A cytosolic factor is needed for functional β-oxidation of VLCFA in purified peroxisomes. A, fibroblast homogenates were subfractionated by OptiPrep density gradient centrifugation. The distribution of the different organelles in the gradient is shown by Western blot analysis using the respective marker enzymes ABCD1 and ABCD3 (peroxisomes), ATPase (mitochondria), GRP78 (endoplasmic reticulum), LAMP2 (lysosomes), and lactate dehydrogenase (LDH) (cytosol). B, C26:0-CoA β-oxidation in the peroxisomal fraction (pool of fractions without detectable levels of other marker proteins) of healthy controls in the presence and absence of a cytosolic fraction (supernatant of 200,000 × g). Separation of the cytosolic fraction into low (<10-kDa) and high (>10-kDa) molecular mass molecules was carried out by ultrafiltration with a cutoff size of 10 kDa. C, peroxisomes and cytosol of either X-ALD or healthy fibroblasts were combined crosswise, and C26:0-CoA β-oxidation rates were determined. D, C26:0 β-oxidation was determined in peroxisomal fractions derived from healthy fibroblasts supplemented with cytosolic fractions inactivated (inact.) either by NEM or heat treatment for 10 min as indicated. Cytosol derived from ZWS fibroblasts was used to exclude the possibility of leakage of peroxisomal enzymes into the cytosol during homogenization. β-Oxidation rates in the presence of cytosol were taken as reference (100%) for each individual cell line. Values represent means ± S.D. (error bars) when comparing at least three different cell lines (**, p < 0.01; ***, p < 0.001; n.s., not significant).

FIGURE 5.

Degradation of C26:0-CoA is independent of an additional synthetase activity.
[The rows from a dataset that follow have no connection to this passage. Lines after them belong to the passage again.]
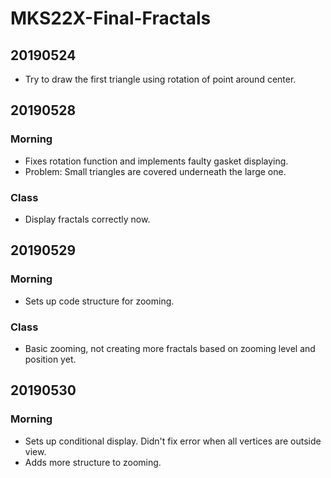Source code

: # MKS22X-Final-Fractals

## 20190524
- Try to draw the first triangle using rotation of point around center.

## 20190528
### Morning
- Fixes rotation function and implements faulty gasket displaying.
- Problem: Small triangles are covered underneath the large one.

### Class
- Display fractals correctly now.

## 20190529
### Morning
- Sets up code structure for zooming.

### Class
- Basic zooming, not creating more fractals based on zooming level and position yet.

## 20190530
### Morning
- Sets up conditional display. Didn't fix error when all vertices are outside view.
- Adds more structure to zooming.
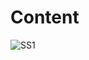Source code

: # Content
![SS1](https://github.com/nitesh7699/Maze_Solver/assets/100037592/7b571a93-79d9-4a51-b8c6-a162da406c89)
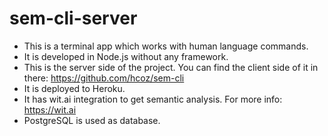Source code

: 
# sem-cli-server

* This is a terminal app which works with human language commands.
* It is developed in Node.js without any framework.
* This is the server side of the project. You can find the client side of it in there: <https://github.com/hcoz/sem-cli>
* It is deployed to Heroku.
* It has wit.ai integration to get semantic analysis. For more info: <https://wit.ai>
* PostgreSQL is used as database.
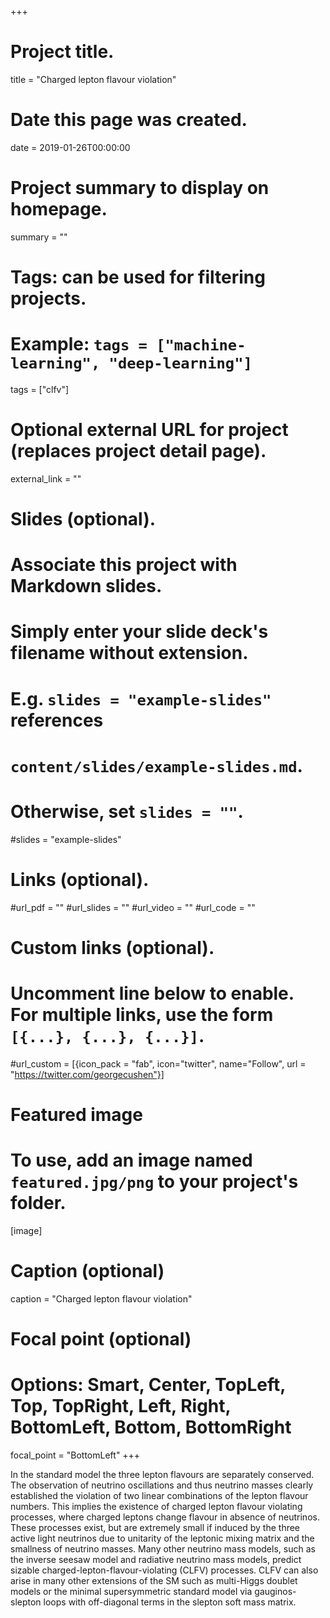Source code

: +++
# Project title.
title = "Charged lepton flavour violation"

# Date this page was created.
date = 2019-01-26T00:00:00

# Project summary to display on homepage.
summary = ""

# Tags: can be used for filtering projects.
# Example: `tags = ["machine-learning", "deep-learning"]`
tags = ["clfv"]

# Optional external URL for project (replaces project detail page).
external_link = ""

# Slides (optional).
#   Associate this project with Markdown slides.
#   Simply enter your slide deck's filename without extension.
#   E.g. `slides = "example-slides"` references 
#   `content/slides/example-slides.md`.
#   Otherwise, set `slides = ""`.
#slides = "example-slides"

# Links (optional).
#url_pdf = ""
#url_slides = ""
#url_video = ""
#url_code = ""

# Custom links (optional).
#   Uncomment line below to enable. For multiple links, use the form `[{...}, {...}, {...}]`.
#url_custom = [{icon_pack = "fab", icon="twitter", name="Follow", url = "https://twitter.com/georgecushen"}]

# Featured image
# To use, add an image named `featured.jpg/png` to your project's folder. 
[image]
  # Caption (optional)
  caption = "Charged lepton flavour violation"
  
  # Focal point (optional)
  # Options: Smart, Center, TopLeft, Top, TopRight, Left, Right, BottomLeft, Bottom, BottomRight
  focal_point = "BottomLeft"
+++


In the standard model the three lepton flavours are separately conserved. The observation of neutrino oscillations and thus neutrino masses clearly established the violation of two linear combinations of the lepton flavour numbers. This implies the existence of charged lepton flavour violating processes, where charged leptons change flavour in absence of neutrinos. These processes exist, but are extremely small if induced by the three active light neutrinos due to unitarity of the leptonic mixing matrix and the
smallness of neutrino masses. Many other neutrino mass models, such as the inverse seesaw model and radiative neutrino mass models, predict sizable charged-lepton-flavour-violating (CLFV) processes.
CLFV can also arise in many other extensions of the SM such as multi-Higgs doublet models or the minimal supersymmetric standard model via gauginos-slepton loops with off-diagonal terms in the slepton soft mass matrix. 
 

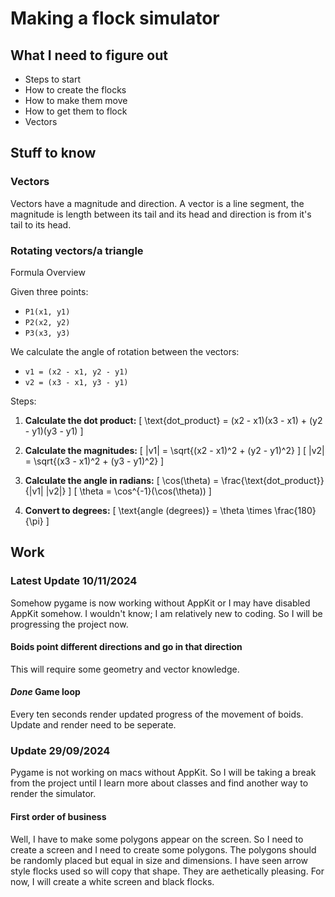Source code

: # Making a flock simulator

## What I need to figure out
* Steps to start
* How to create the flocks
* How to make them move
* How to get them to flock
* Vectors

## Stuff to know
### Vectors
Vectors have a magnitude and direction. A vector is a line segment, the magnitude is length between its tail and its head and direction is from it's tail to its head. 
### Rotating vectors/a triangle
Formula Overview

Given three points:
- `P1(x1, y1)`
- `P2(x2, y2)`
- `P3(x3, y3)`

We calculate the angle of rotation between the vectors:
- `v1 = (x2 - x1, y2 - y1)`  
- `v2 = (x3 - x1, y3 - y1)`

Steps:
1. **Calculate the dot product:**
   \[
   \text{dot\_product} = (x2 - x1)(x3 - x1) + (y2 - y1)(y3 - y1)
   \]

2. **Calculate the magnitudes:**
   \[
   \|v1\| = \sqrt{(x2 - x1)^2 + (y2 - y1)^2}
   \]
   \[
   \|v2\| = \sqrt{(x3 - x1)^2 + (y3 - y1)^2}
   \]

3. **Calculate the angle in radians:**
   \[
   \cos(\theta) = \frac{\text{dot\_product}}{\|v1\| \|v2\|}
   \]
   \[
   \theta = \cos^{-1}(\cos(\theta))
   \]

4. **Convert to degrees:**
   \[
   \text{angle (degrees)} = \theta \times \frac{180}{\pi}
   \]

## Work
### Latest Update 10/11/2024
Somehow pygame is now working without AppKit or I may have disabled AppKit somehow. I wouldn't know; I am relatively new to coding. So I will be progressing the project now.
#### Boids point different directions and go in that direction
This will require some geometry and vector knowledge.
#### *Done* Game loop
Every ten seconds render updated progress of the movement of boids. Update and render need to be seperate. 

### Update 29/09/2024
Pygame is not working on macs without AppKit. So I will be taking a break from the project until I learn more about classes and find another way to render the simulator.
#### First order of business
Well, I have to make some polygons appear on the screen. So I need to create a screen and I need to create some polygons. The polygons should be randomly placed but equal in size and dimensions. I have seen arrow style flocks used so will copy that shape. They are aethetically pleasing. For now, I will create a white screen and black flocks.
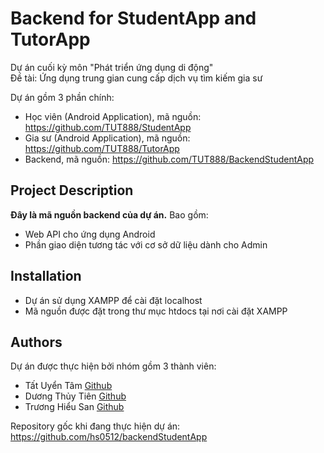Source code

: # Backend for StudentApp and TutorApp
Dự án cuối kỳ môn "Phát triển ứng dụng di động"<br>
Đề tài: Ứng dụng trung gian cung cấp dịch vụ tìm kiếm gia sư <br>

Dự án gồm 3 phần chính: <br>
- Học viên (Android Application), mã nguồn: https://github.com/TUT888/StudentApp
- Gia sư (Android Application), mã nguồn: https://github.com/TUT888/TutorApp
- Backend, mã nguồn: https://github.com/TUT888/BackendStudentApp

## Project Description
**Đây là mã nguồn backend của dự án.** Bao gồm: <br> 
- Web API cho ứng dụng Android
- Phần giao diện tương tác với cơ sở dữ liệu dành cho Admin

## Installation
- Dự án sử dụng XAMPP để cài đặt localhost
- Mã nguồn được đặt trong thư mục htdocs tại nơi cài đặt XAMPP

## Authors
Dự án được thực hiện bởi nhóm gồm 3 thành viên:
- Tất Uyển Tâm [Github](https://github.com/TUT888)
- Dương Thủy Tiên [Github](https://github.com/tienduong-21)
- Trương Hiểu San [Github](https://github.com/hs0512)

Repository gốc khi đang thực hiện dự án: https://github.com/hs0512/backendStudentApp

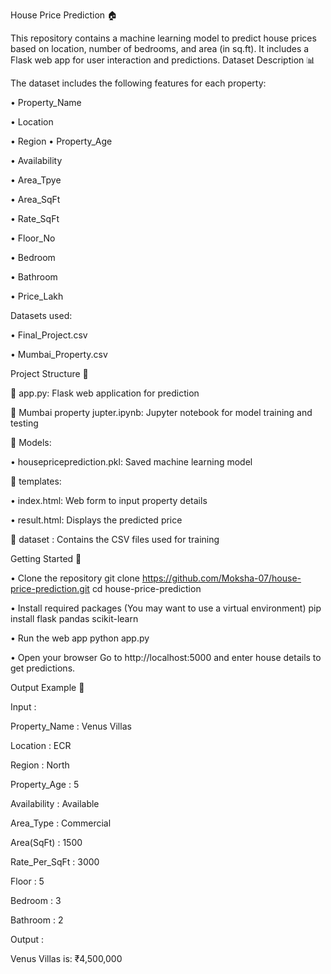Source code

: House Price Prediction 🏠

This repository contains a machine learning model to predict house prices based on location, number of bedrooms, and area (in sq.ft). It includes a Flask web app for user interaction and predictions.
Dataset Description 📊

The dataset includes the following features for each property:

•	Property_Name

•	Location

•	Region
•	Property_Age

•	Availability

•	Area_Tpye

•	Area_SqFt

•	Rate_SqFt

•	Floor_No

•	Bedroom

•	Bathroom

•	Price_Lakh

Datasets used:

•	Final_Project.csv

•	Mumbai_Property.csv

Project Structure 📁

	app.py: Flask web application for prediction

	Mumbai property jupter.ipynb: Jupyter notebook for model training and testing

	Models:

•	housepriceprediction.pkl: Saved machine learning model

	templates:

•	index.html: Web form to input property details

•	result.html: Displays the predicted price

	dataset : Contains the CSV files used for training

Getting Started 🚀

•	Clone the repository git clone https://github.com/Moksha-07/house-price-prediction.git cd house-price-prediction

•	Install required packages (You may want to use a virtual environment) pip install flask pandas scikit-learn

•	Run the web app python app.py

•	Open your browser Go to http://localhost:5000 and enter house details to get predictions.

Output Example 🧮

Input : 

Property_Name : Venus Villas  

Location : ECR  

Region : North  

Property_Age : 5  

Availability : Available  

Area_Type : Commercial  

Area(SqFt) : 1500  

Rate_Per_SqFt : 3000  

Floor : 5  

Bedroom : 3  

Bathroom : 2

Output : 

Venus Villas is: ₹4,500,000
Peroxisomal fractions derived from either healthy or X-ALD fibroblasts were supplemented with NEM-inactivated cytosolic fractions lacking cofactors of less than 10 kDa, and C26:0-CoA β-oxidation activity was determined in the presence (black) or absence (gray) of ATP (A) and upon preincubation with either an α-ABCD1 antibody (Ab) (dark gray), an unspecific antibody (light gray), or no addition of antibody (black) (B). C, a peroxisomal fraction derived from healthy fibroblasts was supplemented with an NEM-inactivated cytosolic fraction lacking cofactors of less than 10 kDa, and β-oxidation activities of free C26:0 fatty acids or the respective C26:0-CoA esters were determined in the presence or absence of CoA. Dependence on NAD⁺ was used as a control for the permeability of the peroxisomal membrane for cofactors. β-Oxidation rates in the presence of all cofactors were set as 100% for C26:0 and C26:0-CoA, respectively. Values represent means ± S.D. (error bars) of at least three different cell lines (**, p < 0.01; ***, p < 0.001; n.s., not significant).